| Required work |
Among the records that follow, find the line with "pinky tip: (169, 276)" and the line with "thumb tip: (98, 153)". Set down those lines and all lines between them exactly, without adding anything.

─── Input data ───

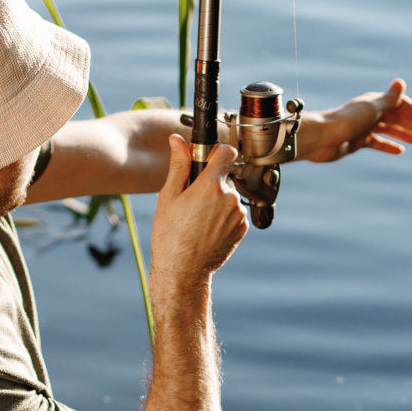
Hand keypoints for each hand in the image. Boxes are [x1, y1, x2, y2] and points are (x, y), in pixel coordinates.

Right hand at [150, 135, 247, 291]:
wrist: (183, 270)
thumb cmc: (170, 235)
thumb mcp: (168, 197)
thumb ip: (178, 165)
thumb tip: (178, 140)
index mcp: (210, 185)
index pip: (226, 151)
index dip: (216, 152)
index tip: (207, 159)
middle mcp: (229, 197)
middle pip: (224, 176)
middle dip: (211, 182)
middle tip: (192, 200)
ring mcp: (238, 214)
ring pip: (229, 195)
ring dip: (218, 200)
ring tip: (198, 218)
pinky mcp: (243, 228)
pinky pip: (235, 212)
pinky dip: (224, 216)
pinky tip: (207, 228)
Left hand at [296, 78, 411, 162]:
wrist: (321, 139)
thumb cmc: (346, 121)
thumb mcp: (372, 109)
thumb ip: (389, 99)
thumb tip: (401, 82)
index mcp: (375, 102)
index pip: (401, 105)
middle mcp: (370, 113)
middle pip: (399, 118)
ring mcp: (364, 127)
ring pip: (391, 130)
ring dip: (407, 135)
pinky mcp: (358, 141)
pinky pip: (378, 142)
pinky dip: (389, 145)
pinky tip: (401, 151)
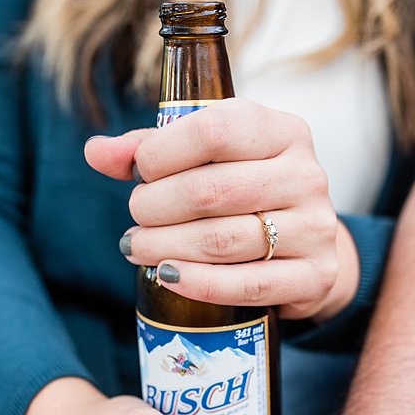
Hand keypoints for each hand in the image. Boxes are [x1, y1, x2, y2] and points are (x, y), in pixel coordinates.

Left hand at [84, 98, 357, 320]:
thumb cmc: (249, 193)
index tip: (140, 172)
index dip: (162, 152)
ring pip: (224, 239)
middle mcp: (308, 176)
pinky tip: (169, 276)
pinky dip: (200, 283)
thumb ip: (154, 149)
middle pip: (212, 190)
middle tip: (137, 217)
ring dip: (166, 246)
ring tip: (139, 247)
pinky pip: (249, 284)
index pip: (215, 130)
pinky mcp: (316, 275)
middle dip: (155, 206)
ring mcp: (316, 228)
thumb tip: (98, 153)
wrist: (309, 246)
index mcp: (284, 132)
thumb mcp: (211, 158)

───

| Task result |
pinky tip: (169, 276)
pinky dip: (200, 283)
thumb ip: (154, 149)
middle pip: (212, 190)
middle tip: (137, 217)
ring dip: (166, 246)
ring tip: (139, 247)
pinky pip: (249, 284)
index pip: (215, 130)
pinky mcp: (316, 275)
middle dip: (155, 206)
ring mcp: (316, 228)
thumb tip: (98, 153)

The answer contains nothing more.